Trestman and Marinelli will have to meet to determine if there is a comfort level. If Marinelli remains, one source said Joe Barry, his son-in-law who worked with him for the Lions, could come from the Chargers as linebackers coach.
Marinelli would not have been in the picture if Arians had received the job and Emery is not believed to be forcing staff members on Trestman. However, Trestman is expected to interview most remaining members of Smith’s staff to explore possibilities, a process that should play out quickly.
One source said he expects defensive backs coach Jon Hoke to remain, although no decision has been made. Another source said the club could be in search of a defensive line coach.
Multiple sources said they would not be surprised if Trestman brings help with him from Canada.
Pat Meyer, who worked with Trestman at North Carolina State, is a strong candidate. He joined the Alouettes last season as offensive line coach and was promoted to offensive coordinator last month. Another source suggested Toronto Argonauts head coach Scott Milanovich, who was offensive coordinator under Trestman previously, could be another candidate.

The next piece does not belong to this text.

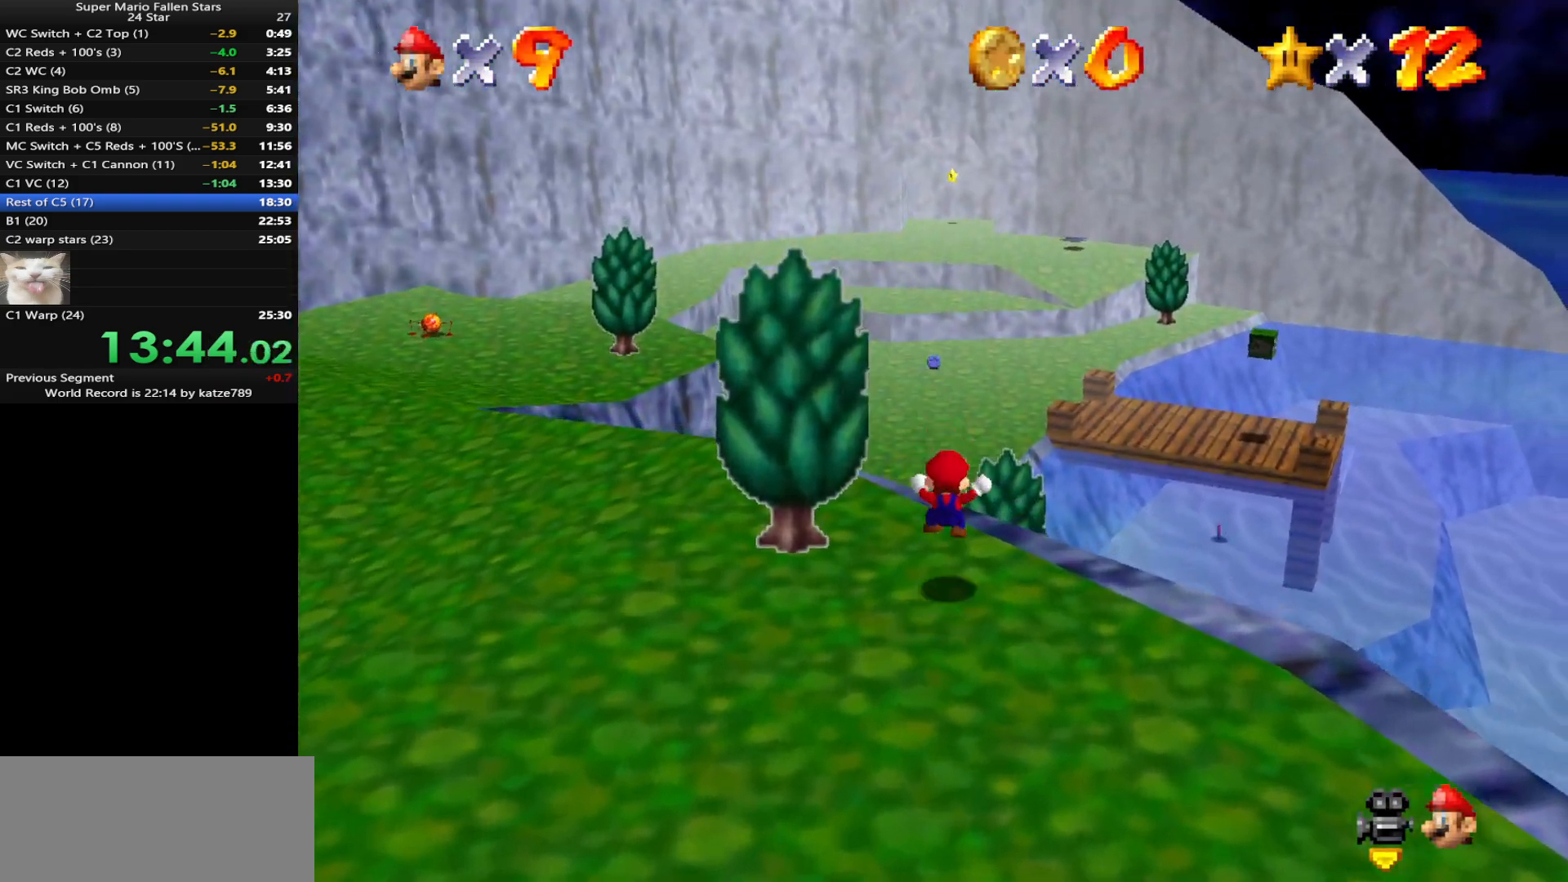
{"buttons": [], "left_stick": "up", "events": []}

However, it’s possible quarterbacks coach Jeremy Bates will remain on staff and act as a buffer with Cutler. Trestman worked with Bates’ father, Jim, on former Bears coach Dave Wannstedt’s staff in 2004 with the Dolphins.
It is a fluid process that will move quickly with teams filling head-coaching vacancies working to complete staffs. Then, a roster evaluation process kicks off with the Bears also involving the coaching staff to a degree in scouting.
Trestman will have the first opportunity to explain his vision and plan Thursday in what promises to be an interesting day. It’s a first in a lot of ways because the Bears traditionally have not looked to an offensive mind for their head coach. Maybe this is what they need to build constructively around Cutler.